Nous sommes en 1882. Manet a loué pour l'été une belle maison de style Restauration à Rueil. Il est très malade : la syphilis contractée dans sa jeunesse en Amérique du Sud est devenue une ataxie locomotrice qui rend la marche ou la station debout insupportable. C'est assis dans le jardin, à l'ombre d'un acacia, qu'il peint la maison (Staatliche Museen de Berlin) mais aussi et surtout une ravissante petite fille.

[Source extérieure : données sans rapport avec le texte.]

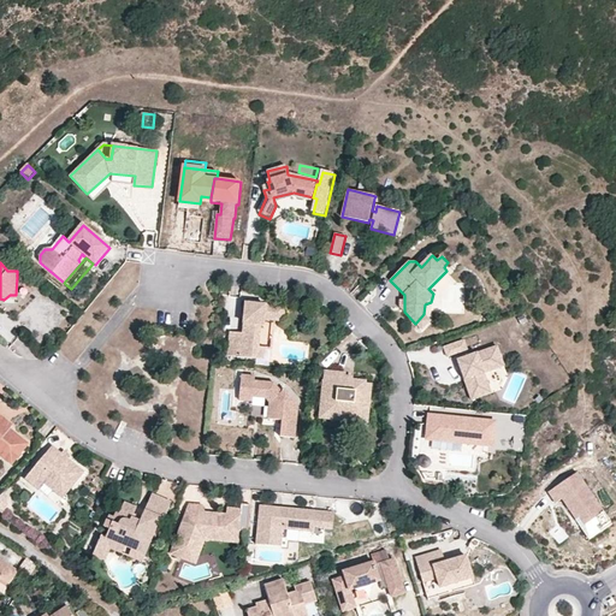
[(449,273),(446,271),(428,289),(431,291),(449,273)]
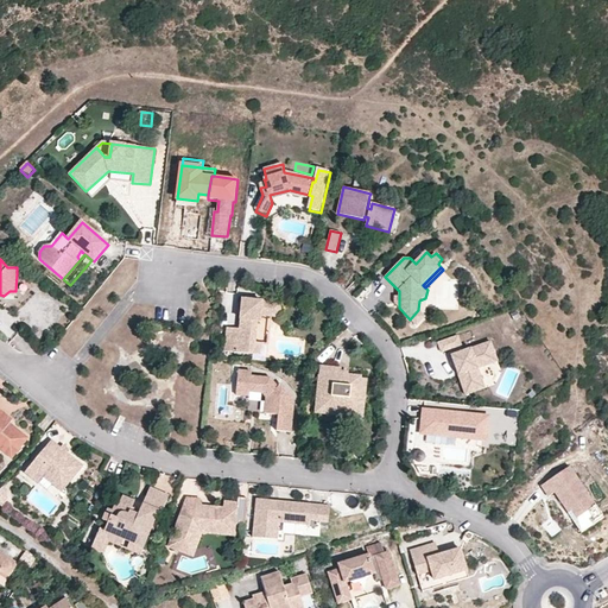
[(271,316),(273,302),(251,299),(242,306),(240,329),(227,328),(226,352),(254,354),(258,321),(261,321),(261,315),(271,316)]
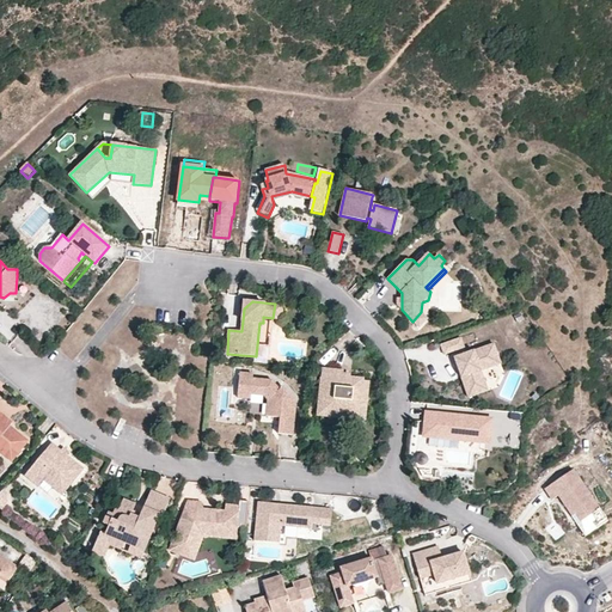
[(283,305),(275,304),(273,318),(263,317),(263,323),(259,323),(256,356),(262,357),(263,347),(270,347),(273,329),(282,319),(283,305)]
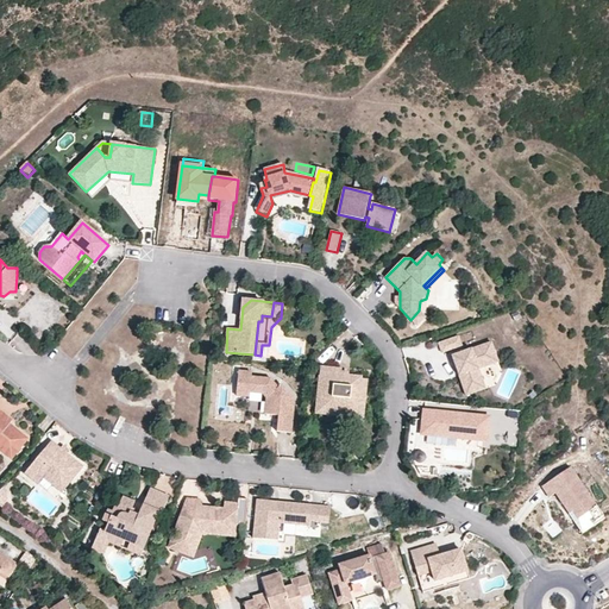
[(426,318),(419,311),(410,320),(418,326),(426,318)]
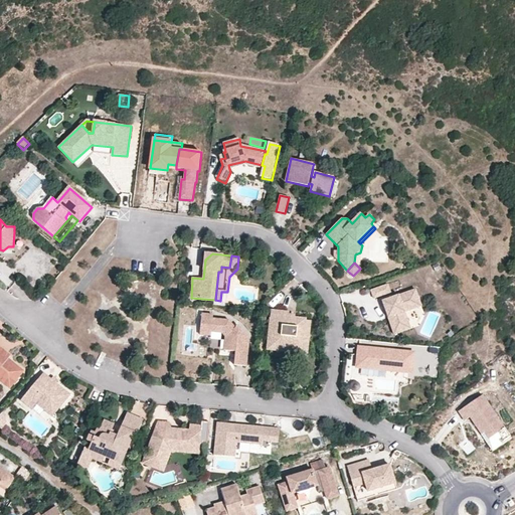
[(390,293),(387,285),(370,291),(373,299),(390,293)]
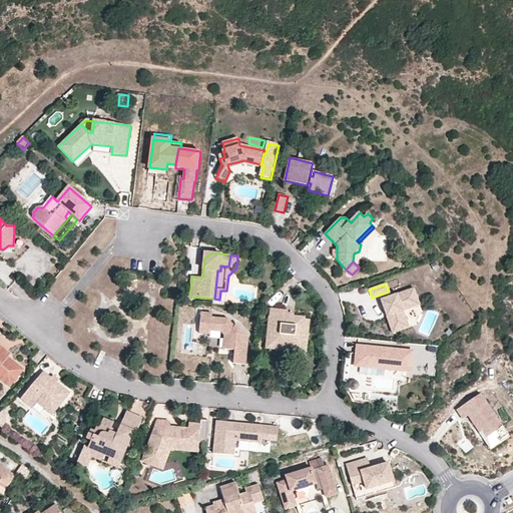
[(414,290),(381,302),(383,307),(384,307),(386,312),(384,312),(393,335),(409,329),(403,313),(415,308),(418,302),(414,290)]
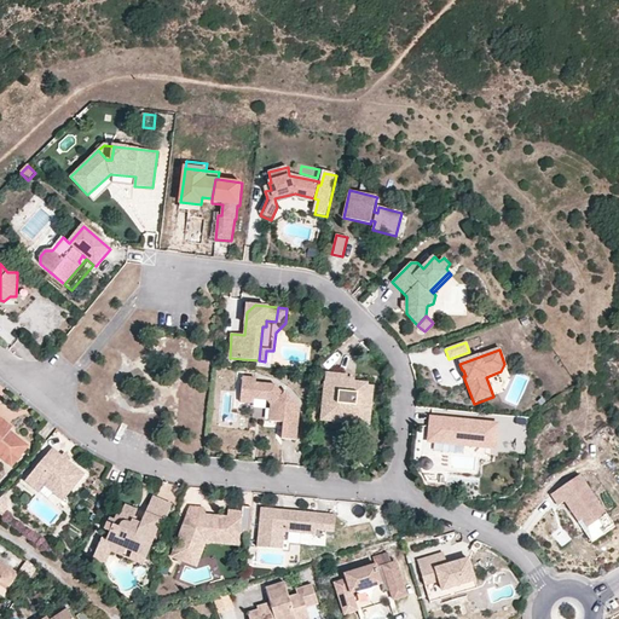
[(347,375),(327,372),(327,382),(325,382),(323,411),(333,412),(331,420),(360,422),(362,409),(372,410),(375,386),(368,386),(368,383),(356,382),(354,381),(354,385),(347,383),(347,377),(347,375)]
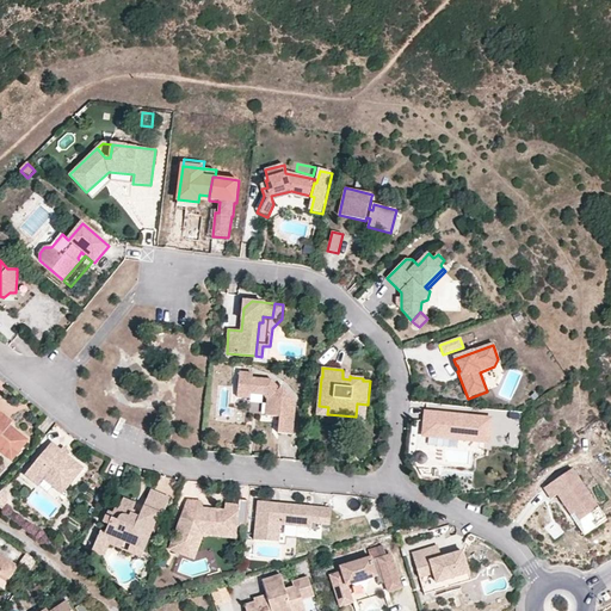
[(279,390),(272,381),(252,378),(253,374),(240,372),(238,397),(251,399),(251,394),(264,395),(271,405),(267,408),(266,415),(279,418),(278,433),(292,434),(296,402),(283,387),(279,390)]
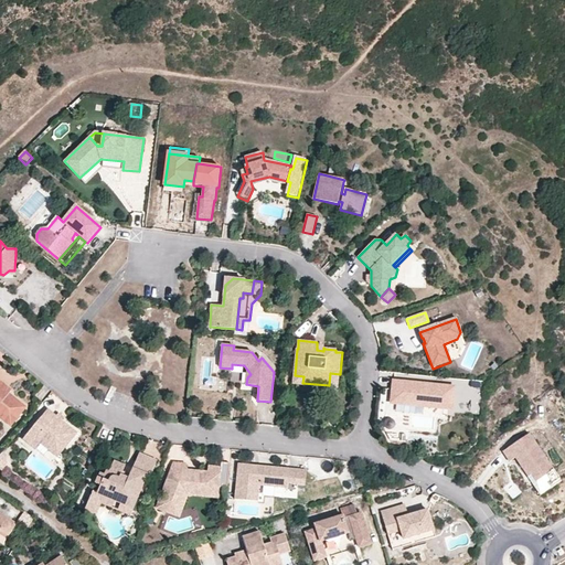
[(338,390),(340,374),(330,373),(329,385),(302,383),(304,376),(295,375),(294,385),(338,390)]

Il s'agit de Julie, l'enfant née du mariage de Berthe Morisot avec son frère Eugène, qui ont loué une autre maison, tout près de là à Bougival. Ils viennent souvent voir Edouard avec Julie, qui joue dans un bel espace sableux, un jour vêtue d'une robe blanche (ce sera le tableau de Berthe), portant un autre jour une robe bleue (ce sera le tableau d'Edouard). Dans les deux cas, il s'agit d'huile sur toile d'à peu près la même dimension (100 x 90 cm). Dans les deux cas il s'agit d'esquisse rapide brossée avec une merveilleuse sûreté du geste. Il n'y a pas de noir : seules comptent la lumière et l'attitude gracieuse de l'enfant qui fait un pâté ou s'est assise sur un arrosoir (Berte Morisot, Les pâtés de sable, 1882, collection particulière. Edouard Manet, Julie Manet sur l'arrosoir, 1882, collection particulière).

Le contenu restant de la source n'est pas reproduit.